[DATA SECTION]
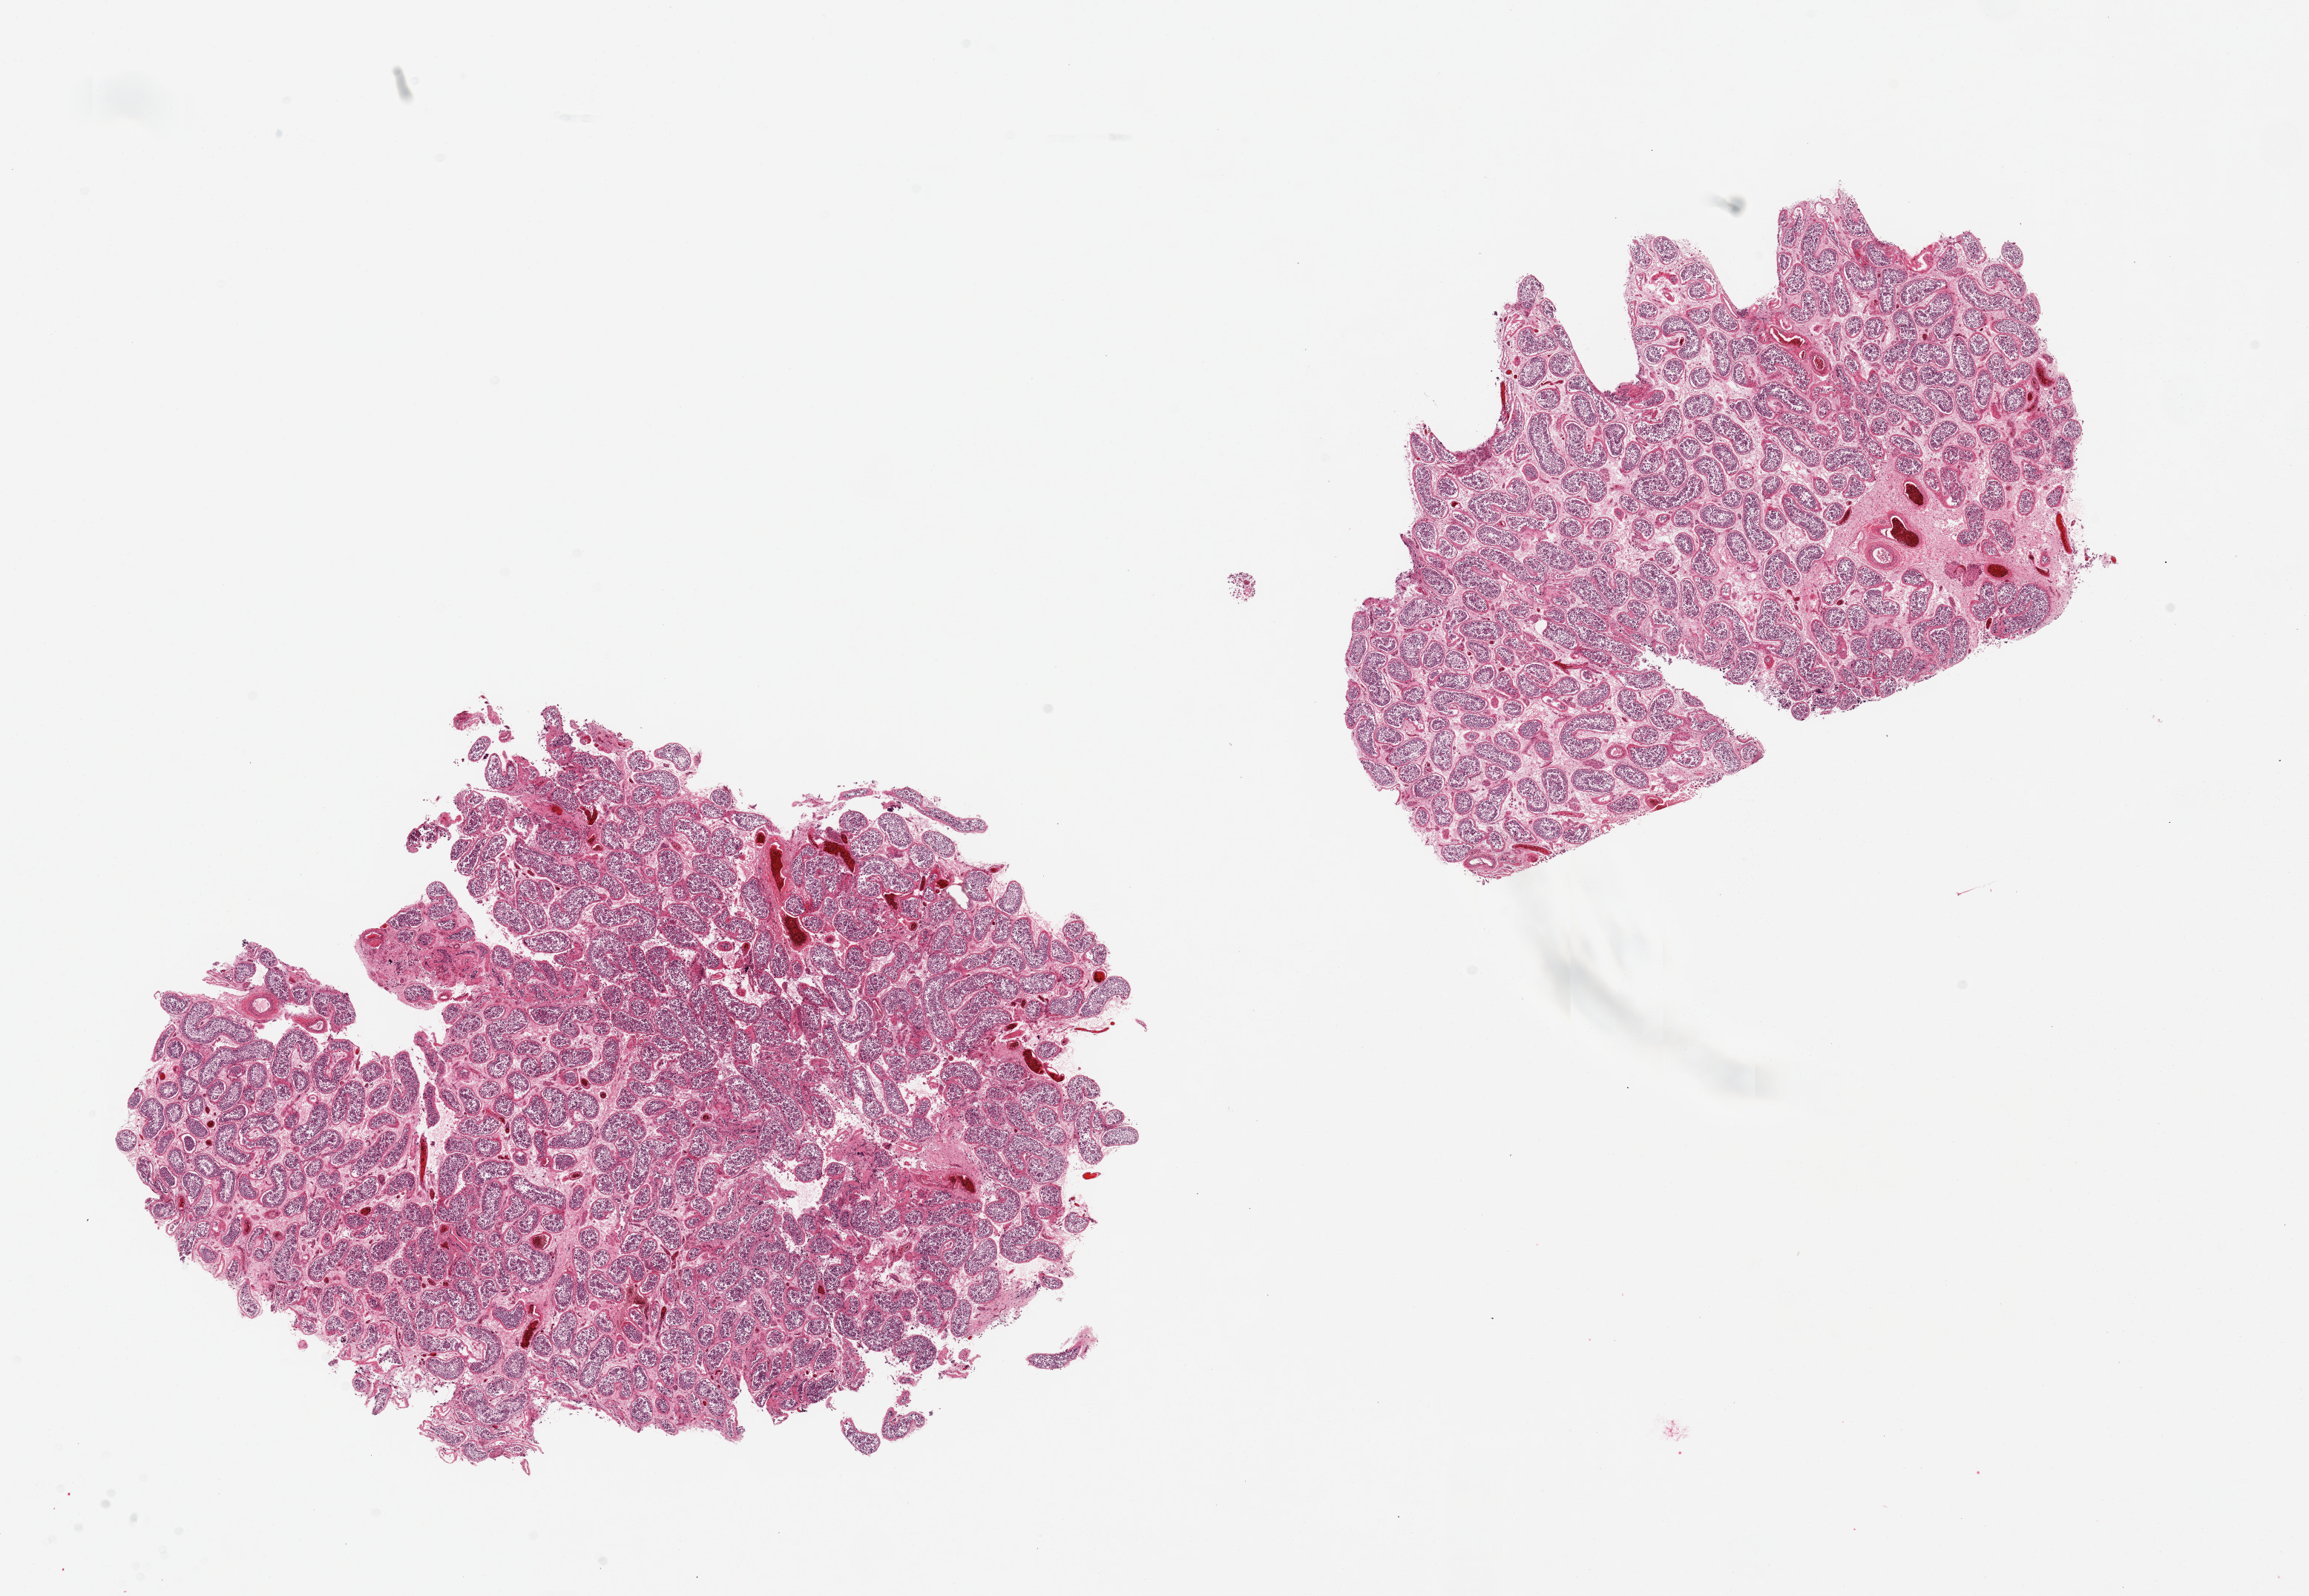
Whole-slide image, haematoxylin and eosin stain, brightfield, low-resolution overview of the scanned area, about 24.6 x 17.0 mm. PAXgene-fixed, paraffin-embedded tissue. Target tissue: testis. Donor tissue sample. Male donor.
Review note (as recorded): 2 pieces; spermatogenesis.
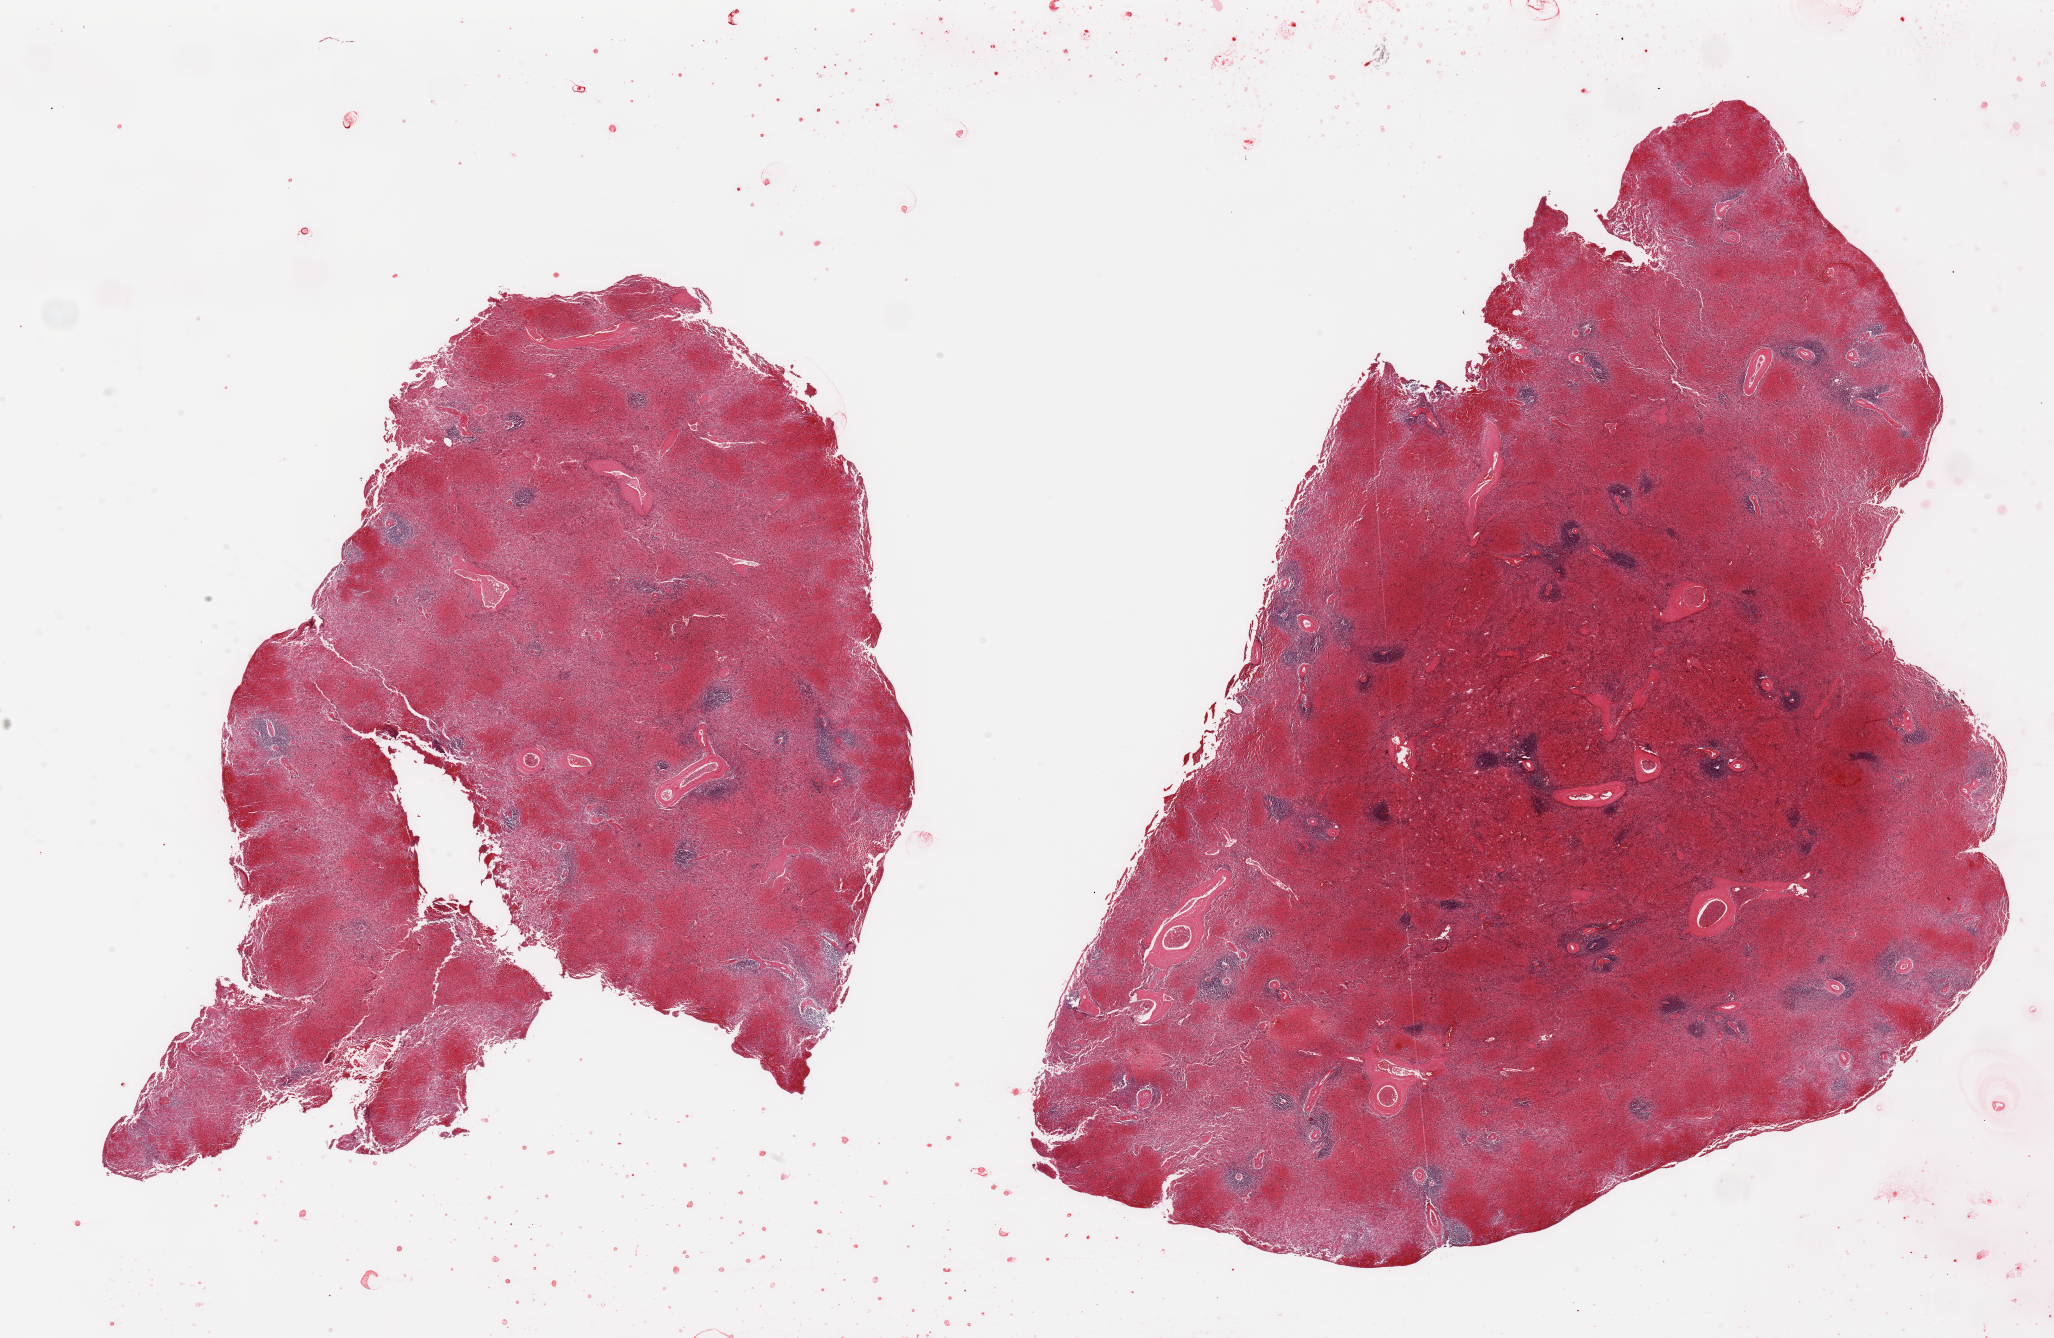
H&E whole-slide image — a low-resolution overview of the entire scanned area, about 32.5 x 21.2 mm; PAXgene-fixed paraffin-embedded (PFPE) section; target tissue: spleen; donor tissue sample. Female donor.
- reviewer comment on this tissue sample: 2 pieces; severe congestion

[WORK REQUEST]
If a line above contains the word "embedded", it counts; state how many lines count, and nothing more.

[THE ANSWER]
2